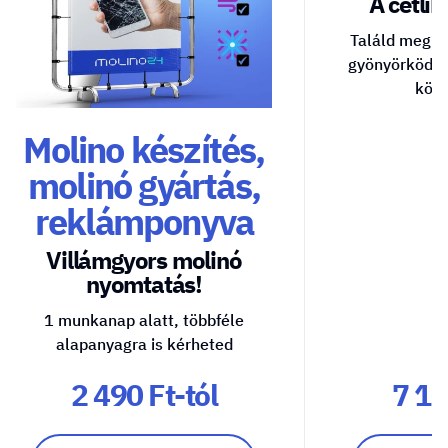
A cetlik 
Találd meg a
gyönyörködte
közv
Molino készítés,
molinó gyártás,
reklámponyva
Villámgyors molinó
nyomtatás!
1 munkanap alatt, többféle
alapanyagra is kérheted
2 490 Ft-tól
7 10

• WHAT NEEDS TO BE DONE:
Show every line from the entries above in which the word "molinó" appears.

• WRITTEN ANSWER:
molinó gyártás,
Villámgyors molinó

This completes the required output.